Microsoft Fabric – an explanation for people who like relational databases

May 26, 2023

At the Microsoft Build conference this week, the biggest of the data-focused announcements was about Microsoft Fabric. I’d had a lot of conversations about Fabric under NDA agreements in the weeks/months prior, and I felt like Microsoft Fabric was mostly yet another way of handling unstructured data. Some other MVPs agreed with me on this. It felt like it was all about the Lakehouse / OneLake, where data could be put, where it would get transformed into Parquet files that could be read by Power BI. And that the magic was that these Parquet files store data that is post-processing, so that Power BI can just pick them up, and not have extra hefty process time.

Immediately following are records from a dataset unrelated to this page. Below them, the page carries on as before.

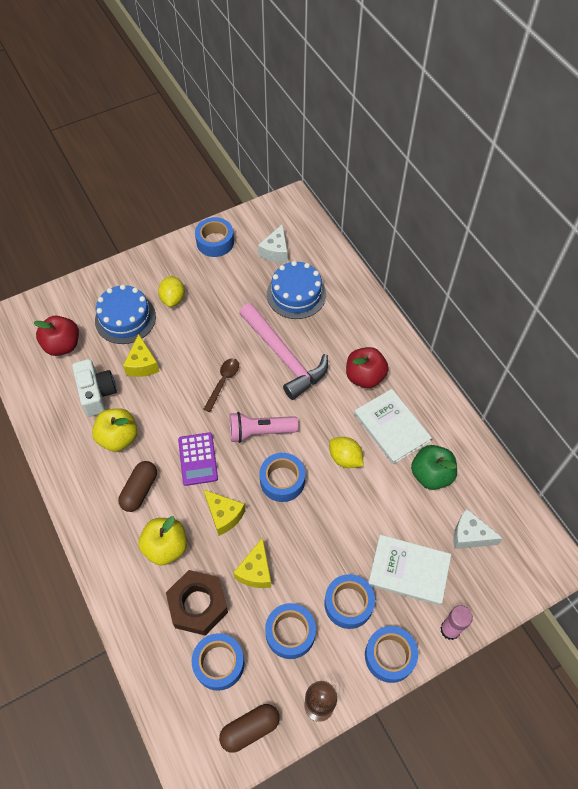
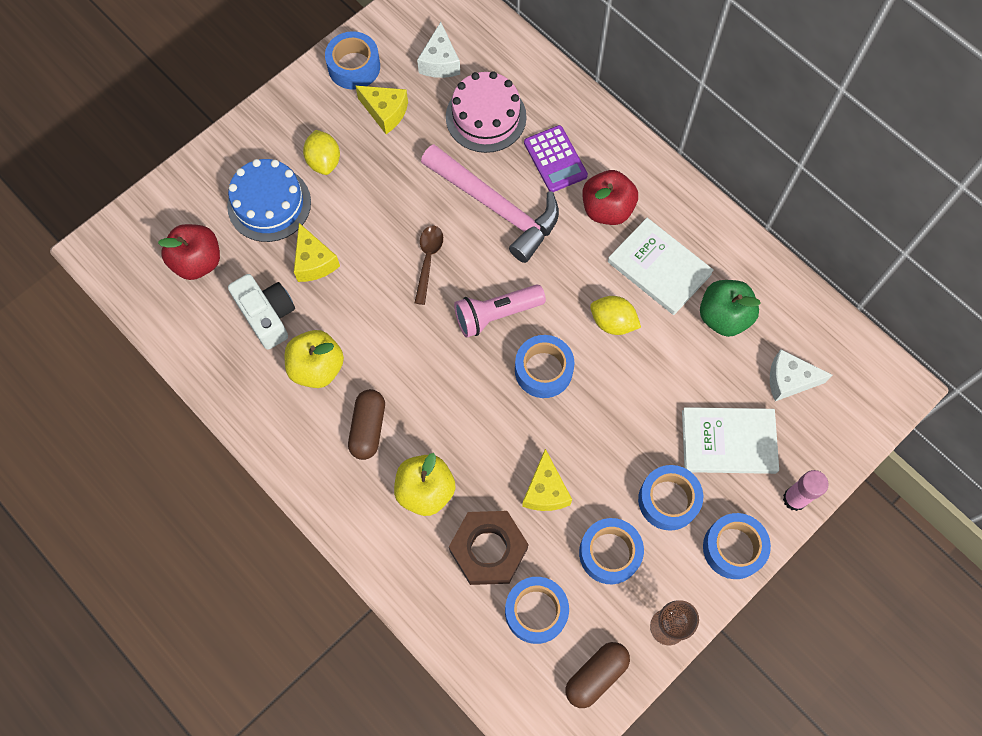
camera: 15 degrees left, 10 degrees up
purple calculator [178,432,218,486] -> purple calculator moved to [524,125,588,192]
yellow cheese [204,490,245,536] -> yellow cheese moved to [355,86,408,134]
blue cake [267,261,326,319] -> pink cake [446,71,527,153]

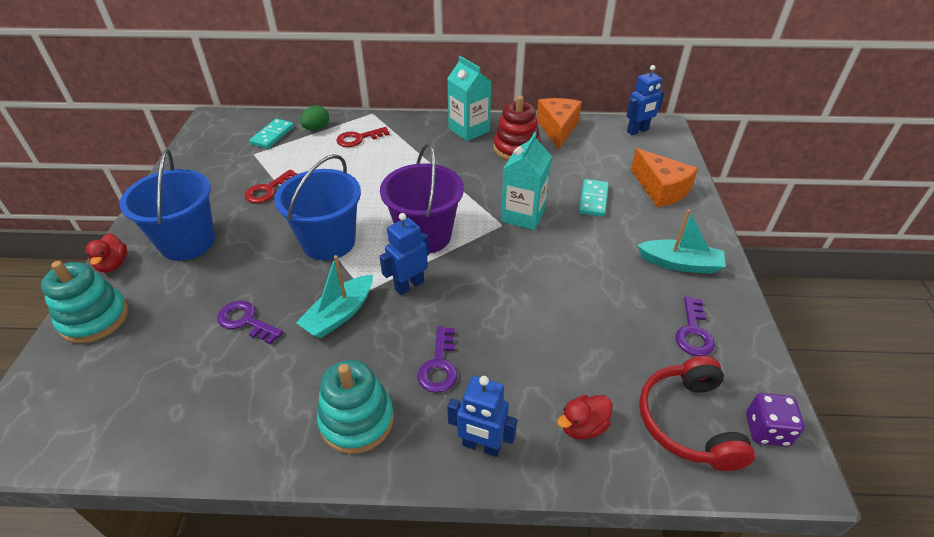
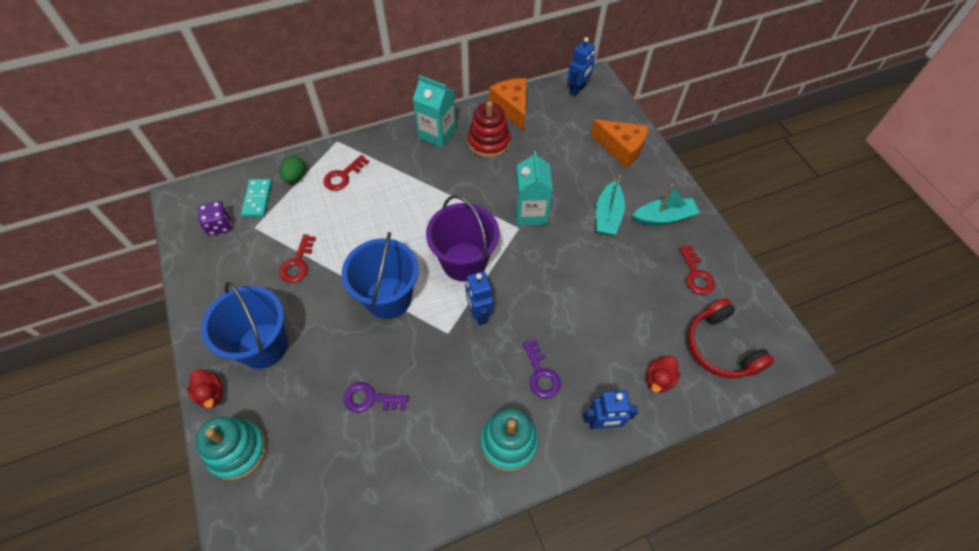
camera: 25 degrees left, 15 degrees up
turquoise boat [296,255,373,338] -> turquoise boat moved to [596,175,625,236]
blue robot [380,213,429,295] -> blue robot turned 45 degrees counterclockwise [465,271,493,325]
turquoise domino [579,179,609,217] -> none
purple key [675,296,715,356] -> red key [679,245,715,295]
purple dice [746,393,805,447] -> purple dice moved to [198,201,231,235]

But unstructured data can make traditional SQL people feel nervous. Unstructured data isn’t subject to relation database logic like the ACID properties of transactions, or that everything should refer to the unique primary key of a table. Let alone that each page should be protected against corruption by checksums.

The analogy of the blind men and the elephant seems to fit here. In that story, one blind man describes the legs of the elephant, another the tail, another the trunk, and another the tusks. They all saw a limited perspective, and had trouble reconciling it into an appreciation of the whole animal. With Fabric, everything that was presented seemed to focus on a different aspect of it, and many of the MVPs felt like those blind men, seeking to understand the whole concept.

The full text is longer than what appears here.